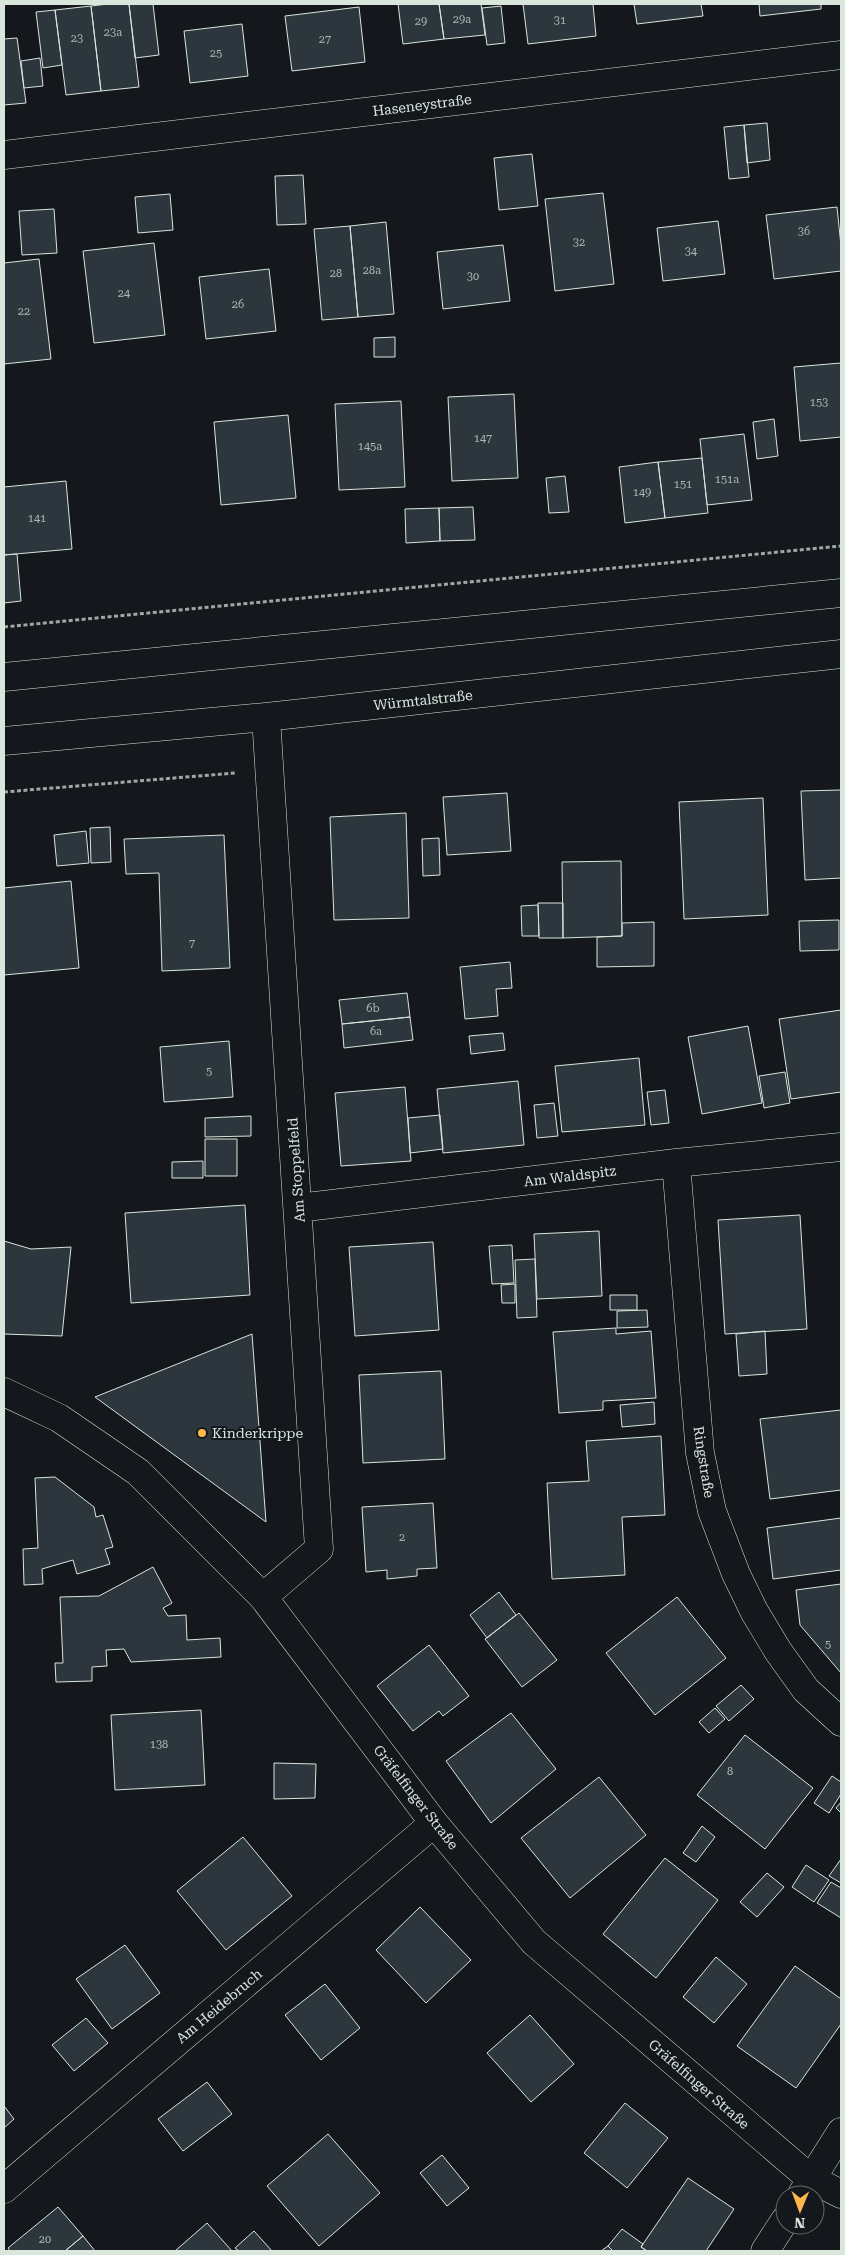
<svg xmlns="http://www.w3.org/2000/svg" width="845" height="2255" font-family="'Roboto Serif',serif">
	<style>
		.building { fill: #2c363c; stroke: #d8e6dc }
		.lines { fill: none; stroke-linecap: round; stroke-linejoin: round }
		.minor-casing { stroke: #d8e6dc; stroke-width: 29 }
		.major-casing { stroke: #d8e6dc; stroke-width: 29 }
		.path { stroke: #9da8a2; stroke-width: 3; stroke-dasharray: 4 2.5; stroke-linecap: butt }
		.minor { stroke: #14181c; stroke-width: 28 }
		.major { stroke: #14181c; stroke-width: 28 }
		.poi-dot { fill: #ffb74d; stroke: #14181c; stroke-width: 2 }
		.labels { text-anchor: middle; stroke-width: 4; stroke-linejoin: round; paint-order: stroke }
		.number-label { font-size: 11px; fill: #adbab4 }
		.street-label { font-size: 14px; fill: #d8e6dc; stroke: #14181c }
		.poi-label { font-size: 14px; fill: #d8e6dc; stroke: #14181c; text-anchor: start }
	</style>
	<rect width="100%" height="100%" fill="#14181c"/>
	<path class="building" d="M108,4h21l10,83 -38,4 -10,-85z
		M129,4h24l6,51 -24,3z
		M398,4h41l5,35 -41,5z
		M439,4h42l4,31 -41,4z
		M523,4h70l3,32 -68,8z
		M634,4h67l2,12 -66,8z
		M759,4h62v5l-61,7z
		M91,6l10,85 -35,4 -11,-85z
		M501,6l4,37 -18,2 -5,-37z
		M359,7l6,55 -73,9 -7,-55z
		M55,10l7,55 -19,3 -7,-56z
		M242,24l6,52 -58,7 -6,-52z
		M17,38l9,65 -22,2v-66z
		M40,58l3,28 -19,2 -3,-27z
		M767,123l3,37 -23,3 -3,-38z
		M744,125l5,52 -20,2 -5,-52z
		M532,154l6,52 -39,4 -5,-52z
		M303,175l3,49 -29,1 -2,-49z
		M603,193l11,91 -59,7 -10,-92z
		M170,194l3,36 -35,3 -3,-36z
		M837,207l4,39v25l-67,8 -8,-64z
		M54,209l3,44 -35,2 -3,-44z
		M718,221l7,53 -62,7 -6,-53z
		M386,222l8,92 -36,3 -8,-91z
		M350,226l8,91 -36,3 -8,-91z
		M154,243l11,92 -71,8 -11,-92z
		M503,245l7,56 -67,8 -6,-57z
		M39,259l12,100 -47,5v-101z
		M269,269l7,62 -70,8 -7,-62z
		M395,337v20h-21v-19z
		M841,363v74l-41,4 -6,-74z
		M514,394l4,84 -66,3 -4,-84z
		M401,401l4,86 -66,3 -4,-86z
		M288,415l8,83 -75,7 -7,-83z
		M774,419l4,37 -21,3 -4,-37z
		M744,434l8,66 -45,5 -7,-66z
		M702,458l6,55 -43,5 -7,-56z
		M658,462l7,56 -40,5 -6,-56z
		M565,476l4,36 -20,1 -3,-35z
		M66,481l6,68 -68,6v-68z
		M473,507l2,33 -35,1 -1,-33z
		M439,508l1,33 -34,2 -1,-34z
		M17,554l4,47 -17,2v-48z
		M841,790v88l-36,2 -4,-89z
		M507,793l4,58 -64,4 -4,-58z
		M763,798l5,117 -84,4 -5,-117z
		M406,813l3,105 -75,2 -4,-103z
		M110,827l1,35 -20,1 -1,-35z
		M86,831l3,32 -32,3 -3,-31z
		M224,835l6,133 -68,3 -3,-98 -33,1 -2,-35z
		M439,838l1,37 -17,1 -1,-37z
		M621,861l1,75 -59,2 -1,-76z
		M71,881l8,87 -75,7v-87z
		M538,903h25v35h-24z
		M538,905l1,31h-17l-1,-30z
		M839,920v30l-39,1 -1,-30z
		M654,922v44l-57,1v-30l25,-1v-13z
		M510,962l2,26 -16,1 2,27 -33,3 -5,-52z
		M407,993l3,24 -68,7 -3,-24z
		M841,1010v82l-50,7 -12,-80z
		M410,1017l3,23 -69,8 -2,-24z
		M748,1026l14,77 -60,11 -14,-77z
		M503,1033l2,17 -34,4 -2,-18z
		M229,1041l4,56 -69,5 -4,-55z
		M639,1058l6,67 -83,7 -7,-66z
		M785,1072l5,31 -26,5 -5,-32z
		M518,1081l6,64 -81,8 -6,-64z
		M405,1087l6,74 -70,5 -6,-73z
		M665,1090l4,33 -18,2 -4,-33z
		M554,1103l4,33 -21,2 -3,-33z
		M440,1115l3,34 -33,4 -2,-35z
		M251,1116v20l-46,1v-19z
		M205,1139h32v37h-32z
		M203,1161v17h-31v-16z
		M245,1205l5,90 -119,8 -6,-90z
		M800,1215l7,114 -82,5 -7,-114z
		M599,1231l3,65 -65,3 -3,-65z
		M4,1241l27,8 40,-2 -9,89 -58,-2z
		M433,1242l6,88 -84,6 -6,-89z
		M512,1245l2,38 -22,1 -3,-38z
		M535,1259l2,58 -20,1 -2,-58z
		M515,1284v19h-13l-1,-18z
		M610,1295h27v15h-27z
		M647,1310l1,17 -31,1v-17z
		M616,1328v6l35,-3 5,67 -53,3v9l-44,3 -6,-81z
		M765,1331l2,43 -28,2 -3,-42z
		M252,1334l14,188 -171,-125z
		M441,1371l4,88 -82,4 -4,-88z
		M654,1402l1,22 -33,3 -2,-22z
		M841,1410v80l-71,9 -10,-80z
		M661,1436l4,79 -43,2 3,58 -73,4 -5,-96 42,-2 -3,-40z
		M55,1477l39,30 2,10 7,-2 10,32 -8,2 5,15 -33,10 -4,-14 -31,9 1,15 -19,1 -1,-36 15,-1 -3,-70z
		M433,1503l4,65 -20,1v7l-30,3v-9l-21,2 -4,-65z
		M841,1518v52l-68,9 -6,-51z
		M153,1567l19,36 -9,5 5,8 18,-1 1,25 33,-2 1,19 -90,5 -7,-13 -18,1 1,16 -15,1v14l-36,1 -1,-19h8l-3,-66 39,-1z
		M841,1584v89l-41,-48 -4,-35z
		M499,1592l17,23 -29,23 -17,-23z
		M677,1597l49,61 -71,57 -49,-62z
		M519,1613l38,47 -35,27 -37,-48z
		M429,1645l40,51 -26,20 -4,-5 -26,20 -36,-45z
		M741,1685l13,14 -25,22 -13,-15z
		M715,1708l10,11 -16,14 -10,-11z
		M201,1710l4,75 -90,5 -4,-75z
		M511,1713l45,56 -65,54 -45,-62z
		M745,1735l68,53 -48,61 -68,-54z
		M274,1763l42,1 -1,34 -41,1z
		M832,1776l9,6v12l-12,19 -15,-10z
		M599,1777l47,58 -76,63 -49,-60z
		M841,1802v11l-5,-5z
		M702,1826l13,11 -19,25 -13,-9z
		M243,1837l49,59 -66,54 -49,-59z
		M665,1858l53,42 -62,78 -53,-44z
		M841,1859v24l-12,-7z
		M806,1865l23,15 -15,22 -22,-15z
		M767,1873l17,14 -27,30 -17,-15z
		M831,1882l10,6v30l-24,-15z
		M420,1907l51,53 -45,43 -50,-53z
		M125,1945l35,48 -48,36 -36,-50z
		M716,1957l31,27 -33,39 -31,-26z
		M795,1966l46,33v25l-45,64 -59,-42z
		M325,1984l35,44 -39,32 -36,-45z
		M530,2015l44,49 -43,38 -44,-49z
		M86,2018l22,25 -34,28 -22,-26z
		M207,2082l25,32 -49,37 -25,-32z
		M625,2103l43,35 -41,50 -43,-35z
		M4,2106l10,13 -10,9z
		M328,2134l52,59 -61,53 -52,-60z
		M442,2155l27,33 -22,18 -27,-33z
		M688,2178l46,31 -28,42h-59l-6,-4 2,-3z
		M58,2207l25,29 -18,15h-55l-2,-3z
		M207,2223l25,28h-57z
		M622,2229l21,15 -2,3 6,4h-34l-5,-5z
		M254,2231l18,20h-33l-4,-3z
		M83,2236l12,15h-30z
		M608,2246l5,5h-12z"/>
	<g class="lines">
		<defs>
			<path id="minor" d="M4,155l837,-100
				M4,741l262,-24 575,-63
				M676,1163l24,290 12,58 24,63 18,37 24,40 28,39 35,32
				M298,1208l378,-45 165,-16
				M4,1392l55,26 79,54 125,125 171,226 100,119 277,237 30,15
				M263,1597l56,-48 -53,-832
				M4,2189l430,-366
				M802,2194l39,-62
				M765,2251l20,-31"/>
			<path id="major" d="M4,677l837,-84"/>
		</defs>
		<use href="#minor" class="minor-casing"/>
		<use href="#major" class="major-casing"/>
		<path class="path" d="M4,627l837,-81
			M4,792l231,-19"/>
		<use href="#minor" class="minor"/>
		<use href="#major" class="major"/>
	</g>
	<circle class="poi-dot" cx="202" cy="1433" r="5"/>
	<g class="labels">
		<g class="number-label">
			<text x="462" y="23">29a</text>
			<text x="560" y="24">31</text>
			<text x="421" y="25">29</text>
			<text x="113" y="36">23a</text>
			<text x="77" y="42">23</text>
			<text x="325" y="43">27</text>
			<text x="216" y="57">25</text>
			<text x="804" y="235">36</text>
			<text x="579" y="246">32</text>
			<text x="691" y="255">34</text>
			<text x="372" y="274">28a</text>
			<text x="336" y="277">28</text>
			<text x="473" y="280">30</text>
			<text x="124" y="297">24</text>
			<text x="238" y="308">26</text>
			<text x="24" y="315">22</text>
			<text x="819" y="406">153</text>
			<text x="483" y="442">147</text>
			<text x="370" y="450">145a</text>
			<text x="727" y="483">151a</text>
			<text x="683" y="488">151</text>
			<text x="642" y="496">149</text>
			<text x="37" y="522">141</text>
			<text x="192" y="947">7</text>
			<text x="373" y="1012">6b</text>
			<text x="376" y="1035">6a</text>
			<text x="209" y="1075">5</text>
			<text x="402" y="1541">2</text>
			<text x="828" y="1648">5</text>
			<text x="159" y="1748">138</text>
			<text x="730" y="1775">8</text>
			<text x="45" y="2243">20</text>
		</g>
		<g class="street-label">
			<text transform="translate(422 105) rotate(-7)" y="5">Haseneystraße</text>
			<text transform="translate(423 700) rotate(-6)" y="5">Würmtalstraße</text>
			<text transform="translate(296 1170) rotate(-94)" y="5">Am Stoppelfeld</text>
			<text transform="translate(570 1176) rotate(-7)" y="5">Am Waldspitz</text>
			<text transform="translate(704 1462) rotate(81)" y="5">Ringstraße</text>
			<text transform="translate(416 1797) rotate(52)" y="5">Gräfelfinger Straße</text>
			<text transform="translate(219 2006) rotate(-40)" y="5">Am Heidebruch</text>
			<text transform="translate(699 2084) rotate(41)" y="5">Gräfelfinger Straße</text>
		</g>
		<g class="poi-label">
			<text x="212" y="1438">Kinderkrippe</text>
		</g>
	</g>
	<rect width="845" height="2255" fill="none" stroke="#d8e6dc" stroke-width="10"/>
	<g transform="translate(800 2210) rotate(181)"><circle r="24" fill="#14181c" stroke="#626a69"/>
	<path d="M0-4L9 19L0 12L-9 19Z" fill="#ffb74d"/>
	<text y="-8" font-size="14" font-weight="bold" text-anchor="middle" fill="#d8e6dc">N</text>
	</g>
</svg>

========

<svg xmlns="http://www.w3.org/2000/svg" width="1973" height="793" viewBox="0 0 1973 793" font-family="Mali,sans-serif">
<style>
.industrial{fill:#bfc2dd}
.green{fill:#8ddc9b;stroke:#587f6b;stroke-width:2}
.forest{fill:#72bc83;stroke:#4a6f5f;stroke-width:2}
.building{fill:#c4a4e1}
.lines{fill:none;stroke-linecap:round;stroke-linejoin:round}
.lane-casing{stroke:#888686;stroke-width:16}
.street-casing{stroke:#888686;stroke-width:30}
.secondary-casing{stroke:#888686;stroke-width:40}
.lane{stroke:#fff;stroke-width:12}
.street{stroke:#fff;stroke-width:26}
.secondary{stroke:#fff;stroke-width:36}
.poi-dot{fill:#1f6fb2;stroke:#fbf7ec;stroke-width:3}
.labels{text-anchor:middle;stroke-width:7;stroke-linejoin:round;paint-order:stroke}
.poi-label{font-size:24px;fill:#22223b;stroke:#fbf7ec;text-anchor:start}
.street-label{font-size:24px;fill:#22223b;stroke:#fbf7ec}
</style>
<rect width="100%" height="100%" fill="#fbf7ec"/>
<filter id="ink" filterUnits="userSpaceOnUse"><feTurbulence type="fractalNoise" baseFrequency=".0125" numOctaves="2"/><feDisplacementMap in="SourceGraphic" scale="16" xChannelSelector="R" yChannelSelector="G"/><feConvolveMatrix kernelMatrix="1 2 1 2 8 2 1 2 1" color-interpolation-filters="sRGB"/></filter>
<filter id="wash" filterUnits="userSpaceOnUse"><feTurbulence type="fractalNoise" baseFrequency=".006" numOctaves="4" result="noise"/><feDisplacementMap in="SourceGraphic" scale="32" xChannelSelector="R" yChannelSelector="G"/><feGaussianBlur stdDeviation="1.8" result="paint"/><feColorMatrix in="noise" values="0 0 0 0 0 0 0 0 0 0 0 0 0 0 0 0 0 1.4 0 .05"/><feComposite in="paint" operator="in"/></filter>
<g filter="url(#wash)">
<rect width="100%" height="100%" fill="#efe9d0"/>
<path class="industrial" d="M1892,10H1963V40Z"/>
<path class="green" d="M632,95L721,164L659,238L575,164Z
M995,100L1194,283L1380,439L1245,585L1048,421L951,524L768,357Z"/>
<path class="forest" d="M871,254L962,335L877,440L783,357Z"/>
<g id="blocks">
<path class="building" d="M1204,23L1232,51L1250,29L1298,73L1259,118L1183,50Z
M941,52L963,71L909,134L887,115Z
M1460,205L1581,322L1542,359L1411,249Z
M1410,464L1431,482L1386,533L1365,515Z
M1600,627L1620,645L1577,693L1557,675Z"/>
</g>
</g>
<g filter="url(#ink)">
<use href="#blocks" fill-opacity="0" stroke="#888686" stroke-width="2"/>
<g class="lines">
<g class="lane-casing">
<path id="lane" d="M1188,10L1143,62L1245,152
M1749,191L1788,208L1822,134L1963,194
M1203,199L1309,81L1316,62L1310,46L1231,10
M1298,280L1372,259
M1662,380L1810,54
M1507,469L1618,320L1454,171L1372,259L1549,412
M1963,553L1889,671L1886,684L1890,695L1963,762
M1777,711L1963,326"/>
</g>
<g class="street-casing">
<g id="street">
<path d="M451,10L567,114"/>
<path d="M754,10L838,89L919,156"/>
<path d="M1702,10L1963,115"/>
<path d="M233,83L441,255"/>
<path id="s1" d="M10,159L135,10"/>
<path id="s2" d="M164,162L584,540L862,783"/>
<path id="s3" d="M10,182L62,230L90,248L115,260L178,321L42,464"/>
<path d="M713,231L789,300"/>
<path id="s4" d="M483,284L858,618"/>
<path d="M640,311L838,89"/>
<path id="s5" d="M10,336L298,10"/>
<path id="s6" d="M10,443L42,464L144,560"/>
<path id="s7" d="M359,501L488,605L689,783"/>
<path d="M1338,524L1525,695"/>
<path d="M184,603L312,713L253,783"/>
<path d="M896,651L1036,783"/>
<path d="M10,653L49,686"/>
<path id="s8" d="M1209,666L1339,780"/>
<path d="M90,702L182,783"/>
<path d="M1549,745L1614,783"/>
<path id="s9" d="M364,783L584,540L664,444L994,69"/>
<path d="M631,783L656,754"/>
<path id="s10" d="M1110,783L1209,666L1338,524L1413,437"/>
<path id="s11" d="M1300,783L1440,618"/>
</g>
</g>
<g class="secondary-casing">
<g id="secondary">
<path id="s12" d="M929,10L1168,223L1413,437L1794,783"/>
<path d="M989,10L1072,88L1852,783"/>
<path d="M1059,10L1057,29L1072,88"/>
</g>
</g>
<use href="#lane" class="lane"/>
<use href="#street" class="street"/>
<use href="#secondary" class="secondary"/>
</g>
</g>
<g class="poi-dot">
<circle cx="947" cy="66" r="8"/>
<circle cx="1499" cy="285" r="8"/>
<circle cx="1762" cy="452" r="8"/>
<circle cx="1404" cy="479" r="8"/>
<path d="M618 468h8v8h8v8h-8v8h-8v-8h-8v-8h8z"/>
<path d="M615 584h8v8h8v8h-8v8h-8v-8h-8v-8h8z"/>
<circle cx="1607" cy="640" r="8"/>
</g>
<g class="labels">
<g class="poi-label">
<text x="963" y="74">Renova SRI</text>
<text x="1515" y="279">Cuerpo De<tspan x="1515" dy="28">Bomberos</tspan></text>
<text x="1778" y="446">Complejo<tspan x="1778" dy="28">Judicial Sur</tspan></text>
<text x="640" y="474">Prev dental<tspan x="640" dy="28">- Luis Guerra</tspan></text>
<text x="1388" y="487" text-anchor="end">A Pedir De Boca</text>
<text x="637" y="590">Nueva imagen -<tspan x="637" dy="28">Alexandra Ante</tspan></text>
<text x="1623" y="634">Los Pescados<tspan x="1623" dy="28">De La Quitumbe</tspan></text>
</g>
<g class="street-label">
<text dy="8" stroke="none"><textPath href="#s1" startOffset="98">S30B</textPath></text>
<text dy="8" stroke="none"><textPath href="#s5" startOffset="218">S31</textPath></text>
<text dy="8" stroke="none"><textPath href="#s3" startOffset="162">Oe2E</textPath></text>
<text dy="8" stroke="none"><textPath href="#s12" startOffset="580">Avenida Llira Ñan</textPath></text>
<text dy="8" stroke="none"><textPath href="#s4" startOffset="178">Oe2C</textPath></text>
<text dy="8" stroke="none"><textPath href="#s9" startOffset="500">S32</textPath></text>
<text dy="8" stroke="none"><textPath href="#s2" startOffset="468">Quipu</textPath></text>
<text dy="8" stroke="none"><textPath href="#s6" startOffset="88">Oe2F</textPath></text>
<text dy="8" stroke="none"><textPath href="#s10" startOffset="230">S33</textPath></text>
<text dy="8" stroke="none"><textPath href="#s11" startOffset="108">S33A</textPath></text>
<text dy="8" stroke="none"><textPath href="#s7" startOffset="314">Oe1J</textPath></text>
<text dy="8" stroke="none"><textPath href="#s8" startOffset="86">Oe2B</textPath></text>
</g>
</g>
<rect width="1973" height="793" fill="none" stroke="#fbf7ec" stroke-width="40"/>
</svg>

========

From the listing above, copy every line where the string "numOctaves" is found.

■ Answer to the problem ■
<filter id="ink" filterUnits="userSpaceOnUse"><feTurbulence type="fractalNoise" baseFrequency=".0125" numOctaves="2"/><feDisplacementMap in="SourceGraphic" scale="16" xChannelSelector="R" yChannelSelector="G"/><feConvolveMatrix kernelMatrix="1 2 1 2 8 2 1 2 1" color-interpolation-filters="sRGB"/></filter>
<filter id="wash" filterUnits="userSpaceOnUse"><feTurbulence type="fractalNoise" baseFrequency=".006" numOctaves="4" result="noise"/><feDisplacementMap in="SourceGraphic" scale="32" xChannelSelector="R" yChannelSelector="G"/><feGaussianBlur stdDeviation="1.8" result="paint"/><feColorMatrix in="noise" values="0 0 0 0 0 0 0 0 0 0 0 0 0 0 0 0 0 1.4 0 .05"/><feComposite in="paint" operator="in"/></filter>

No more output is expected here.